Então, podemos usar a nossa prática de mindfulness yoga para aprender a ouvir mais o nosso corpo, para estarmos mais receptivos e em sintonia com as mensagens que ele nos transmite. Uma das ferramentas que podemos usar para o fazer é a nossa prática de asana. Quando fazemos asana (as posturas do yoga), especialmente aqueles que são mais difíceis para nós, o corpo dá-nos uma série de mensagens: podemos sentir os músculos a alongar ou a serem fortalecidos, podemos tomar consciência dos músculos que não estão a ser usados e que podem permanecer totalmente relaxados, podemos aperceber-nos das tensões desnecessárias que estamos a criar, etc. Mas acontece que, no meio destas mensagens do corpo, surgem também os pensamentos, as avaliações e os julgamentos: a nossa mente começa a tecer vários comentários e julgamentos sobre aquelas sensações dizendo-nos que não somos capazes de as aguentar, ou que algo de mau vai acontecer se insistirmos, ou que não temos força suficiente, ou que não somos flexíveis, ou que aquilo é muito difícil para nós,etc. E, a maioria das vezes, são estas mensagens que nos levam a desfazer um asana, mais do que uma verdadeira necessidade do nosso corpo. Então, é um exercício importante de auto-conhecimento aprendermos a ser capazes de distinguir as mensagens da nossa cabeça, os comentários constantes, das verdadeiras mensagens do nosso corpo. Quando fazemos um asana podemos ter a intenção de escutar verdadeiramente o corpo e só sair desse asana quando for o corpo a dizer-nos que já obteve tudo o que precisa de obter daquele exercício.

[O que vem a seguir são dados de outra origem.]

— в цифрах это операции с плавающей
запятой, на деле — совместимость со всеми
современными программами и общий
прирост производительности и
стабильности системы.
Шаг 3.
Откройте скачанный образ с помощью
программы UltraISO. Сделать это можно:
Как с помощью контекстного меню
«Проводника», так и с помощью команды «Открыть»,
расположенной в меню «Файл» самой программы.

Se conseguirmos fazê-lo, o que nem sempre é fácil, damos mais um passo para criar uma verdadeira intimidade e aceitação com o corpo e connosco mesmos.

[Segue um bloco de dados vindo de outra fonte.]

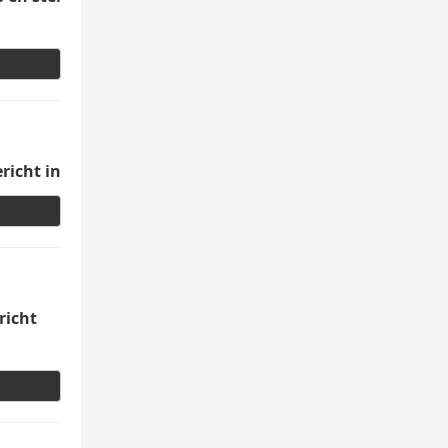
richt in
richt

Outras vezes também pode acontecer o contrário: o corpo está cansado da posição, mas a cabeça diz que é preciso aguentar porque temos que nos esforçar, porque queremos melhorar ou porque ainda ninguém desfez, ou porque achamos que precisamos de ir mais longe na posição e, quando isto acontece, é muito fácil magoarmos-nos. Principalmente se o fazemos repetidamente, aí podemos mesmo criar lesões crónicas ou até com alguma gravidade. Nestes casos o exercício de ouvir o nosso corpo e reconhecer as suas mensagens é também um exercício de aceitação: aceitação dos nossos limites e aceitação da realidade, do nosso corpo, tal como ele é e não como gostaríamos que fosse. Esta também é uma aprendizagem essencial porque muitas vezes passamos uma boa parte da vida a lutar connosco mesmos, a achar que precisamos de ser diferentes e, só quando largarmos essa luta é que teremos verdadeiramente espaço para crescer, para sermos felizes e para levarmos uma vida mais saudável e equilibrada em todos os sentidos.